In most cases, a retuned deposit item will not affect an individual’s credit score or credit rating.  A check from someone else that has been deposited and then bounces is referred to as returned deposit item.  Once a deposit is returned or bounces, the funds are taken out of your account.  For account holders that have a surplus of money in their checking account, the only inconvenience will be the bank fee charged for the returned item and the costs associated with collecting from the person or party that sent the check that was returned

If the returned deposit item results in your checking account becoming overdrawn, the bank will expect you, the account holder, to cover the overdraft amount.  It is also possible that the subsequent negative balance may result in checks that you sent from your account to bounce or be returned.

If the checks sent from your account no longer have sufficient funds to cover them due to the returned deposit and bounce, the recipient of these checks may report any delinquent account activity to a credit reporting company.  This will generally only happen if the payment being made is not covered by a new payment in a timely fashion and the payment makes the account delinquent.  An example may be a credit card payment that bounces because your account is overdrawn after a check you deposited from someone else is returned and the monthly is now delinquent because of your bounced check.

In addition, if the bank is not made whole in a timely fashion because your account is overdrawn due to the retuned check you deposited from someone else, they may report the incident to the specialty credit reporting companies used in the banking industry.
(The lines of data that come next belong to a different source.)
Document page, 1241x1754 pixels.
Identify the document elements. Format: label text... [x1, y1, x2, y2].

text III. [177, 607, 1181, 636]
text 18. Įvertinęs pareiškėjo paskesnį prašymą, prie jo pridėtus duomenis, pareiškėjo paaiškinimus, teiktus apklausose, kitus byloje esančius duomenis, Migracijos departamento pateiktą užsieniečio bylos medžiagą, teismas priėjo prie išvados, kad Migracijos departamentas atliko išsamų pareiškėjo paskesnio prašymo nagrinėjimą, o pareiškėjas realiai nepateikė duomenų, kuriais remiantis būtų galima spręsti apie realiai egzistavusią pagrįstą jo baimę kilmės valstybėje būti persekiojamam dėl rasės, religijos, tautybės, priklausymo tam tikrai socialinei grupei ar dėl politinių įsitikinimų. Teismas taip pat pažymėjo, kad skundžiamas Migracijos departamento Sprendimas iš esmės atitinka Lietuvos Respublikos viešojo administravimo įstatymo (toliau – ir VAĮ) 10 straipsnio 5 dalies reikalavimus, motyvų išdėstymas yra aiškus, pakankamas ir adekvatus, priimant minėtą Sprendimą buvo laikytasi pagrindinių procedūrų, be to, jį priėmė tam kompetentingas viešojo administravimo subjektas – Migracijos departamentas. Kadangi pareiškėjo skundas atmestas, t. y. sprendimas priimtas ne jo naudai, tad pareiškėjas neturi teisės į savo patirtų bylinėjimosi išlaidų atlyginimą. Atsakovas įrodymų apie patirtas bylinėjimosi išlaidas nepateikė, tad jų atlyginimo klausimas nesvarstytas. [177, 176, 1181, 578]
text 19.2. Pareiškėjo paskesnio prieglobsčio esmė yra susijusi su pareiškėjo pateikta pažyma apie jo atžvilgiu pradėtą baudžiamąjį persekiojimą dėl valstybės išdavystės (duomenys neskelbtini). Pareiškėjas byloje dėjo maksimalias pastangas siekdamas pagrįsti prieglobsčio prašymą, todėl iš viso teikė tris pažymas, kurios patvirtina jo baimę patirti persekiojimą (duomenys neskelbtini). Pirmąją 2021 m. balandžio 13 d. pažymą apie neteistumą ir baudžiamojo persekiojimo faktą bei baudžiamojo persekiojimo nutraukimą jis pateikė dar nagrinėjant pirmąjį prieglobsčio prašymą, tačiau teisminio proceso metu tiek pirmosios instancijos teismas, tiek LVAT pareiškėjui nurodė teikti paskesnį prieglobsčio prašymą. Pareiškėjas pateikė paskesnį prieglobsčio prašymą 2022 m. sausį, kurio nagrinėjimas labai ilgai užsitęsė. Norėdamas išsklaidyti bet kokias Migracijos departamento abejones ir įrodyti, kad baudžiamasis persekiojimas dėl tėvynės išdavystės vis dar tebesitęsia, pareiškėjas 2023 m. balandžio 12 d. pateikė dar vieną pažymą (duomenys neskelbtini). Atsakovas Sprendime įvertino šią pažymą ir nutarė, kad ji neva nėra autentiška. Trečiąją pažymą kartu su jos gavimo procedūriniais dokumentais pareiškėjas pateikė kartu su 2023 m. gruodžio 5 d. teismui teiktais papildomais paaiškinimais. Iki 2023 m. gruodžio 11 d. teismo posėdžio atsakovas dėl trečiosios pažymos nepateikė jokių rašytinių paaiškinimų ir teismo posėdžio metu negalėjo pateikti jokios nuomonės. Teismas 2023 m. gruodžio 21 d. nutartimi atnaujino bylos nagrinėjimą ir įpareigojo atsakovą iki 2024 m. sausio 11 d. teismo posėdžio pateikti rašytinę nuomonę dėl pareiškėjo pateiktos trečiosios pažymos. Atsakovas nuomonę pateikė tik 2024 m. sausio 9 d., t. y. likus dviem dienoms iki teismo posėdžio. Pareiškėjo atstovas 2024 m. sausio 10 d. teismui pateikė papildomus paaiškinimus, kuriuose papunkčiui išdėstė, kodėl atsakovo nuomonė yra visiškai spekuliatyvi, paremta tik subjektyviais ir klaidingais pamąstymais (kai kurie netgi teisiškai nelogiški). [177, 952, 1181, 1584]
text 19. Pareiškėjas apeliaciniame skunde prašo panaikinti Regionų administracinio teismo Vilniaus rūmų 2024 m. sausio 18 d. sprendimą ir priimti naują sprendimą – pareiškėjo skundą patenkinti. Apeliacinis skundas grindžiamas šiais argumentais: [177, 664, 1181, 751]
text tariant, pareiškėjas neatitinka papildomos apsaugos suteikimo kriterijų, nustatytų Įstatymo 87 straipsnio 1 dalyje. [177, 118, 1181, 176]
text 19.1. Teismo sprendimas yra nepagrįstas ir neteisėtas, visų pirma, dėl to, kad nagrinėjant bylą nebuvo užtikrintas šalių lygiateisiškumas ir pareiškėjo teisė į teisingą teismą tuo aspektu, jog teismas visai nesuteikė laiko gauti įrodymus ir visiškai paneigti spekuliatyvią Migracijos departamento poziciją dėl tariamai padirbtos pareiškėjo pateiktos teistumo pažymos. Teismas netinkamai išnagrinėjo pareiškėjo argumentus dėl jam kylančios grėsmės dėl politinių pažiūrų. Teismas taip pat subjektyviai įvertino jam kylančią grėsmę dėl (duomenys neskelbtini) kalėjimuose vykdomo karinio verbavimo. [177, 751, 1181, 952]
The domino effect that can result from a retuned deposit item can also be ameliorated if the account holder making the deposit has overdraft protection through their bank.  While this does not stop the bank from charging fees or help collect the money on the returned deposit, it does lessen the costs that can result from checks written that would have bounced due to insufficient funds caused by the returned deposit but are now covered by the overdraft coverage provided by the bank.